France

Que sait-on du Grinch, pétrolier russe arraisonné par la Marine française ?

La marine nationale française a arraisonné jeudi le pétrolier-cargo Grinch, soupçonné d’arborer un faux pavillon, dans les eaux internationales de la mer d’Alboran. Cet arraisonnement, qui est le deuxième bateau de la flotte fantôme russe intercepté par la France, a été réalisé « dans le strict respect de la Convention des Nations unies sur le droit de la mer ».


La marine nationale française a arraisonné jeudi, en Méditerranée, le Grinch, quatre mois après l’interception en Atlantique d’un autre de ces navires qui permettent à Moscou d’exporter son pétrole en contournant les sanctions occidentales. Voici un point sur ce pétrolier soupçonné d’appartenir à la flotte fantôme russe.

Pourquoi ce bateau a-t-il été arraisonné ?

L’opération s’est effectuée jeudi matin dans les eaux internationales de la mer d’Alboran, entre l’Espagne et l’Afrique du Nord, à bord du pétrolier-cargo Grinch en provenance de Mourmansk, un port arctique de la mer de Barents. Elle avait pour but de vérifier sa nationalité. L’examen des documents a confirmé les doutes quant à la régularité du pavillon arboré, ce qui a conduit à un signalement au procureur de Marseille et à l’ouverture d’une enquête, selon la préfecture maritime de Méditerranée.

Le Grinch, sous sanctions internationales, est suspecté d’arborer un faux pavillon, a précisé Emmanuel Macron. Selon les sites marinetraffic et vesselfinder, spécialisés dans le suivi des navires, le pétrolier de 249 mètres de long arborait le pavillon des Comores.

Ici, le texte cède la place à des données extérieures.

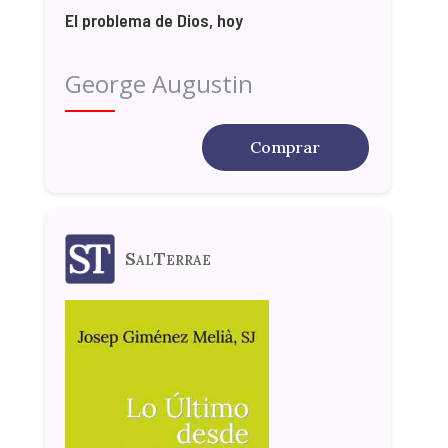
El problema de Dios, hoy
George Augustin
Comprar
SalTerrae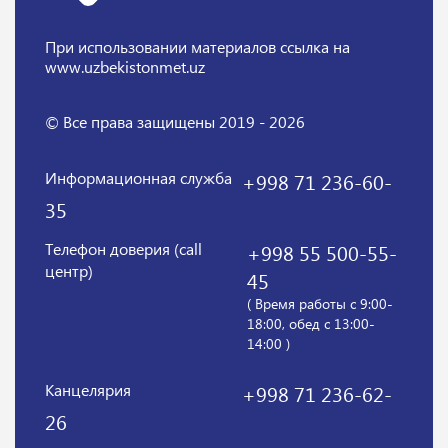
При использовании материалов
ссылка на
www.uzbekistonmet.uz
© Все права защищены 2019 - 2026
Информационная служба
+998 71 236-60-
35
Телефон доверия (call
+998 55 500-55-
центр)
45
( Время работы с 9:00-
18:00, обед с 13:00-
14:00 )
Канцелярия
+998 71 236-62-
26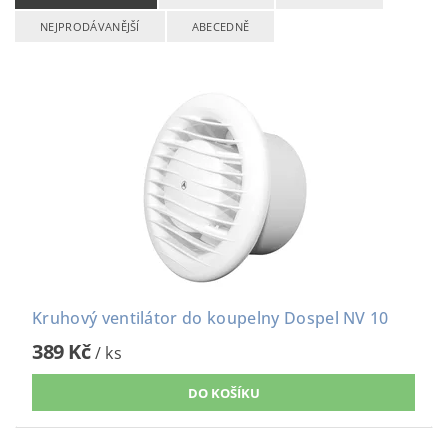
NEJPRODÁVANĚJŠÍ
ABECEDNĚ
Kruhový ventilátor do koupelny Dospel NV 10
389 Kč
/ ks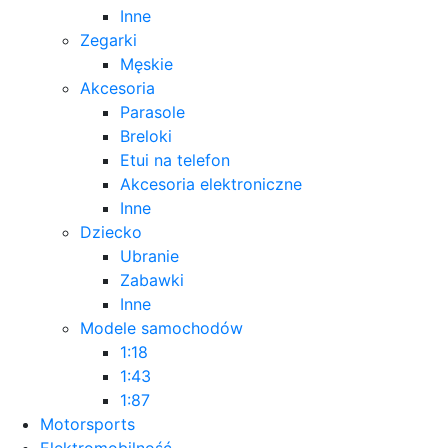
Inne
Zegarki
Męskie
Akcesoria
Parasole
Breloki
Etui na telefon
Akcesoria elektroniczne
Inne
Dziecko
Ubranie
Zabawki
Inne
Modele samochodów
1:18
1:43
1:87
Motorsports
Elektromobilność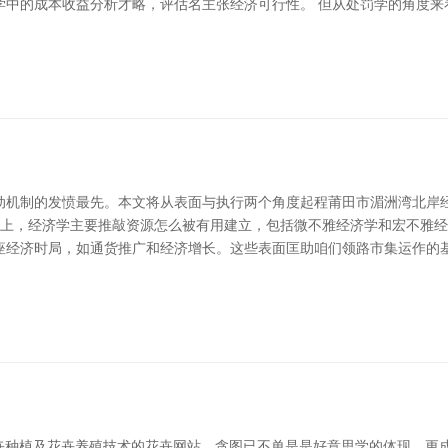
学中的成本收益分析才略，评估名主张经济可行性。 但从处罚学的角度来
动机制的发愤最先。本文将从表面与执行两个角度起程莆田市湄洲湾北岸
表面上，经济学主要推敲资源怎么被有用建立，包括微不雅经济学和宏不雅
座经济时局，如通货推广和经济增长。这些表面匡助咱们领路市集运作的基
花卉种植及花卉养殖技术的花卉网站，贪图已不单是是好意思学的体现，更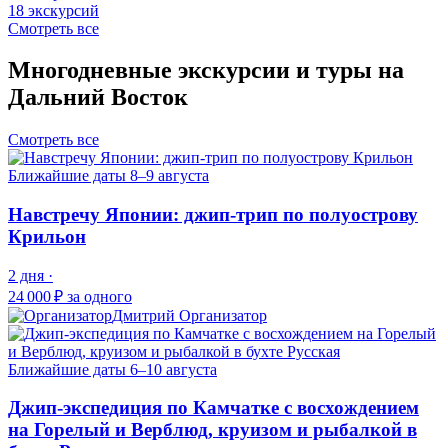
18 экскурсий
Смотреть все
Многодневные экскурсии и туры на
Дальний Восток
Смотреть все
Ближайшие даты
8–9 августа
Навстречу Японии: джип-трип по полуострову
Крильон
2 дня ·
24 000 ₽
за одного
Дмитрий
Организатор
Ближайшие даты
6–10 августа
Джип-экспедиция по Камчатке с восхождением
на Горелый и Верблюд, круизом и рыбалкой в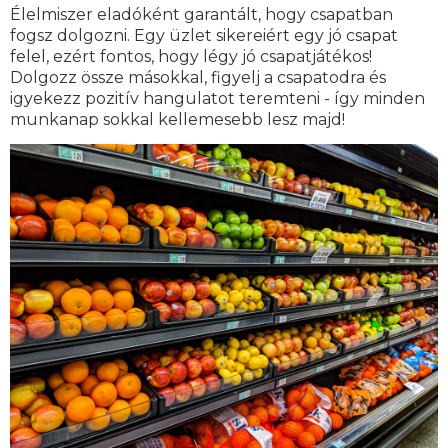
Élelmiszer eladóként garantált, hogy csapatban
fogsz dolgozni. Egy üzlet sikereiért egy jó csapat
felel, ezért fontos, hogy légy jó csapatjátékos!
Dolgozz össze másokkal, figyelj a csapatodra és
igyekezz pozitív hangulatot teremteni - így minden
munkanap sokkal kellemesebb lesz majd!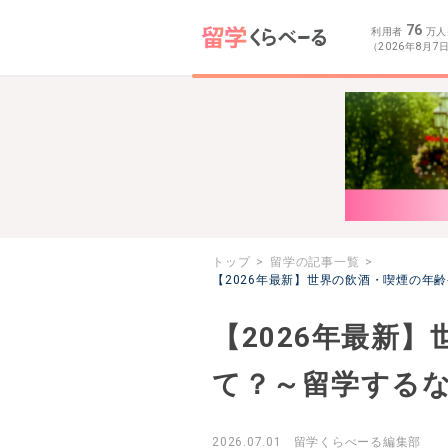
76
利用者
万人
（2026年8月7
トップ
留学の記事一覧
【2026年最新】世界の飲酒・喫煙の年
【2026年最新
て？～留学する
2026.07.01
留学くらべーる編集部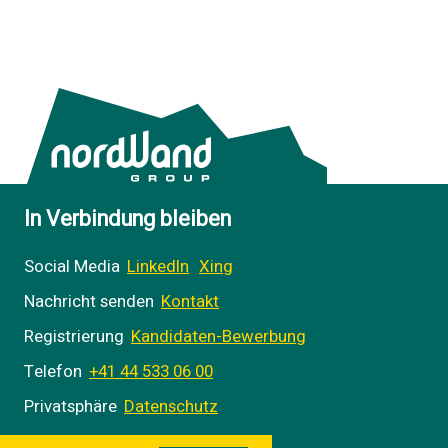
In Verbindung bleiben
Social Media
LinkedIn
Xing
Nachricht senden
Kontakt
Registrierung
Kandidaten-Bewerbung
Telefon
+41 44 533 06 00
Privatsphäre
Datenschutz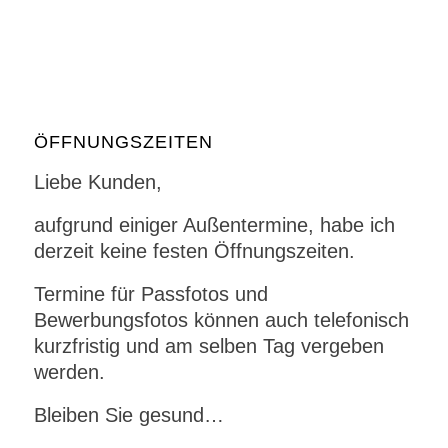
ÖFFNUNGSZEITEN
Liebe Kunden,
aufgrund einiger Außentermine, habe ich
derzeit keine festen Öffnungszeiten.
Termine für Passfotos und
Bewerbungsfotos können auch telefonisch
kurzfristig und am selben Tag vergeben
werden.
Bleiben Sie gesund…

Comment s’est déroulée l’opération ?

Le Grinch a été intercepté en coopération avec nos alliés, dont le Royaume-Uni. Le ministre britannique de la Défense, John Healey, a confirmé que son pays a fourni un appui en matière de suivi et de surveillance, notamment via le déploiement du HMS Dagger pour surveiller le navire dans le détroit de Gibraltar.

Au moins deux hélicoptères et un navire de la Marine française ont été mobilisés. Une équipe de visite, composée de militaires cagoulés, est montée à bord, selon des images diffusées par l’état-major des Armées. Le Grinch a été dérouté, puis escorté par des moyens de la marine nationale vers un point de mouillage pour poursuivre les vérifications.

Pour Emmanuel Macron, cet arraisonnement, réalisé dans le strict respect de la Convention des Nations unies sur le droit de la mer, démontre que la France est déterminée à faire respecter le droit international et à garantir l’efficacité des sanctions contre la flotte fantôme russe.

Qu’est-ce que la flotte fantôme russe ?

Environ 598 navires soupçonnés de faire partie de cette flotte fantôme font l’objet de sanctions de l’Union européenne. Leurs activités contribuent au financement de la guerre d’agression contre l’Ukraine. Le commerce pétrolier permet à Moscou de financer de 30 à 40 % de son effort de guerre contre l’Ukraine.

C’est le deuxième bateau de la flotte fantôme russe arraisonné par la France après le Boracay, fin septembre, par les commandos marine français en Atlantique. Détourné vers le port de Saint-Nazaire, ce pétrolier avait finalement pu reprendre la mer six jours plus tard. Son capitaine est convoqué en février à Brest afin d’être jugé pour refus d’obtempérer.